# Energy conservation problem

1. Apr 15, 2012

### Jalo

1. The problem statement, all variables and given/known data

A particle of mass m starts his motion from rest in the top of a inclined plane. It slides down the plane and enters a circular rail of radius R.
(a) What's the minimum value of b for the particle not to
Uma partícula de massa m parte do repouso no topo de um plano inclinado,
desliza e entra numa calha circular de raio R como mostra a figura.
(a) What is the minimum value of b so that the particle does not leave the rail in
her movement?
(b)Assume that b = R. Determine the force exerted on the particle by the rail
when it reaches the height R.

2. Relevant equations

Em=K+U

Em is mechanic energy, K is kinectic energy and U is gravitic potential energy.

3. The attempt at a solution

(a)When the particle starts his motion her mechanic energy is mg(2R+b). When it reaches the top of the circular rail her mechanic energy will be mg(2R)+.5mv2.
Since the mechanic energy is a constant:

mg(2R+b)=mg(2R)+.5*mv2
Solving the equation I got b=-v2^2/(2*g)

I'm not sure if I did it the right way tho.

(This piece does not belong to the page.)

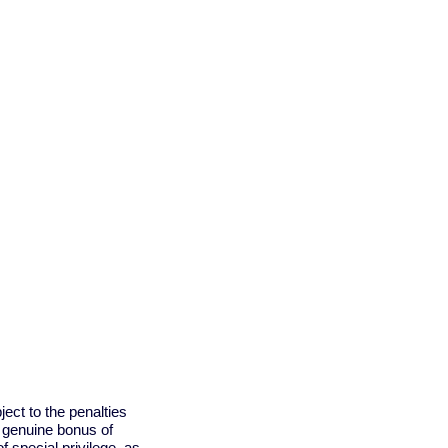
ject to the penalties
a genuine bonus of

(b) I have no idea how to solve it. I tried working the function I got in (a) and derivating to obtain the accelaration, without success, since the accelaration would be 0. I need some hint to solve it...

Thanks.

2. Apr 15, 2012

### billVancouver

Hi Jalo,

First let's double-check part (a). You start off really well, by noticing that the gravitational potential energy of the particle initially is PE = mg*(2R+b). Since the particle starts at rest, this is its total energy for the whole problem, due to conservation of energy and since there doesn't appear to be any friction or drag considered in the problem. Therefore, what is the particle's kinetic energy at the top of the circular rail? It should be the total energy you wrote down, minus the potential energy at a height of 2R (the height that the particle is at at the top of the rail). Now that you know the particle's kinetic energy, you can find its velocity, and with the velocity you can determine the centripetal acceleration needed to keep it moving in a circle of radius R. Equate that force to the force of gravity, and you should get the correct answer for (a).

For (b), you can do pretty much the same algebra - you can find the particle's kinetic energy when it gets to a height R via conservation of energy just like above, which will tell you a velocity and therefore the necessary centripetal acceleration needed to keep the particle traveling in a circle of radius R. Finally, this acceleration can be translated into the necessary force via one of Newton's laws.

Hope this helps,
Bill Mills

Last edited by a moderator: Apr 16, 2012
3. Apr 16, 2012

### MrWarlock616

The problem is similar to one I had posted earlier. (See here). The (b) part is very simple. The centripetal force is what they want. It is given by $F_c = \frac{m v^2}{r}$
But at the top of a circle, $v^2 = r g$

$\therefore F_c = \frac{m r g}{r}=m g$

The force acting at height R is thus $mg$, its weight.